One incident stands out in her matter-of-fact account, a corporate decision to skip buying leather jackets for women on her engineering team. It seems that by then so many women already had quit that the company couldn't get a volume discount on women's sizes. So only the guys got jackets.

It's possible to imagine middle-school boys making that kind of call, not managers at a company reportedly worth nearly $70 billion. But maybe no one should be surprised, given what the Wall Street Journal, Fast Company and other publications have said about how Uber is led.

Uber got its start in 2009 but only much later did Kalanick unveil more than a dozen core values, which were promptly leaked. A full list on Uber letterhead wasn't easy to find, but it reportedly included going toe-to-toe with colleagues, always be hustling, "super pumpedness" (whatever that's supposed to mean) and encouraging "toe- stepping."

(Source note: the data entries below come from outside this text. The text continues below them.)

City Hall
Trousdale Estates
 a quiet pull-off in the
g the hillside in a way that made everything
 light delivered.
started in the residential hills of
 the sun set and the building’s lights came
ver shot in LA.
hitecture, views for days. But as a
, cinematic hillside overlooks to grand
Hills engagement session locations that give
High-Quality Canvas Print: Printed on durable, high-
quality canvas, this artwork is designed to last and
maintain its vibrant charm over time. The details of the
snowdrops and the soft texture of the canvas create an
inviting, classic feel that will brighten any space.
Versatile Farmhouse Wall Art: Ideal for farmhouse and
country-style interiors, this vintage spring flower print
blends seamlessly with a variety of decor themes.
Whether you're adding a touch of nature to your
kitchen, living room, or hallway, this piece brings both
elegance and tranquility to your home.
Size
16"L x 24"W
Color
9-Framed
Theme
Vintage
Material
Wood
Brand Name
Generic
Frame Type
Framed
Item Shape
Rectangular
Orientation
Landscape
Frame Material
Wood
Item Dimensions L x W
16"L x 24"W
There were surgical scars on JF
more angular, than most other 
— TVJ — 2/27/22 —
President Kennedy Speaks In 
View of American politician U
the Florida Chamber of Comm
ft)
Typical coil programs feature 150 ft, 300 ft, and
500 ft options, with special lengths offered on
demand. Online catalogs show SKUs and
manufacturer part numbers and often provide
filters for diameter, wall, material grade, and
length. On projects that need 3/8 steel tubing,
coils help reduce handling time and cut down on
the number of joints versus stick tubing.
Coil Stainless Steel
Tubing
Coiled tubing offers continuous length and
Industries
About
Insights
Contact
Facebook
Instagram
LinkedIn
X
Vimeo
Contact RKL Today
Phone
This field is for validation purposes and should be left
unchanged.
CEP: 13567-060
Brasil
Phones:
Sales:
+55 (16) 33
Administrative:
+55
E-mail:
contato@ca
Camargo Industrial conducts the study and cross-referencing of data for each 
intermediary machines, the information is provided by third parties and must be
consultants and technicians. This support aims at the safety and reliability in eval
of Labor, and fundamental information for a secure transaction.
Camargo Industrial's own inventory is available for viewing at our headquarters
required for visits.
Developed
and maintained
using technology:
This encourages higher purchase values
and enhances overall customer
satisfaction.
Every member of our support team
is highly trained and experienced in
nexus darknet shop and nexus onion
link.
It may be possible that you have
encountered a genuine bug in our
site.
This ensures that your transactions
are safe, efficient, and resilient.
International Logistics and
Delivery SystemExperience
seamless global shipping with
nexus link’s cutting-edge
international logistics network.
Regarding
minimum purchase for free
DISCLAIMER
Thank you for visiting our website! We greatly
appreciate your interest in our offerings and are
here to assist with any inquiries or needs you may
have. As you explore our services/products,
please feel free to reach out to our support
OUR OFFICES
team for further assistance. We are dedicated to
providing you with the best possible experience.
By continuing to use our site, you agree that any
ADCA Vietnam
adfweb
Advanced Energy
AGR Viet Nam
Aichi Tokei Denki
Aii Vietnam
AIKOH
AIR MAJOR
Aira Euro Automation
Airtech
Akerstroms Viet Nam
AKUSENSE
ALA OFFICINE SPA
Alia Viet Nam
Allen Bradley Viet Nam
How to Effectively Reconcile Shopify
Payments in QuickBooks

Often described by the company itself as a meritocracy, Uber thinks permitting toe-stepping lets good ideas win regardless of the status of who came up with them. In reality, though, a workplace that bills itself as a meritocracy often ends up with the ruthless and unprincipled in charge. Those eager to step on toes soon find their own toes cut off.

The engineer who wrote about leather jackets sure didn't think much of Uber's meritocracy. She described "a Game of Thrones political war raging" in the open among the leaders of her department, as managers openly gloated about undermining their bosses, withholding information from each other and currying favor with their boss's boss.

Jeff Jones' name doesn't appear to show up in any of these accounts of Uber's Hobbesian work culture. Yet he was the star of another fiasco, a question-and-answer session for drivers.

Uber drivers have been in a surly mood lately, unhappy about things such as price cuts and driving for an Uber group service. More than 500 questions and comments were logged. Jones managed to get to just 12 of them, which became yet another reason for bitter complaint. "Really, it did not go well," a writer for the automotive website Jalopnik dryly observed.

The biggest beef the drivers have with Jones, of course, is Uber's plan to get rid of them. Uber has been trying out its self-driving Fords and Volvos on city streets. Its ambition to lead the driverless car revolution could not be any clearer to these humans who are trying to make a living.

Jones has only been with Uber for half a year. If he has time to draft another "Truth Hurts" blog post, though, he should have accumulated more than enough material by now.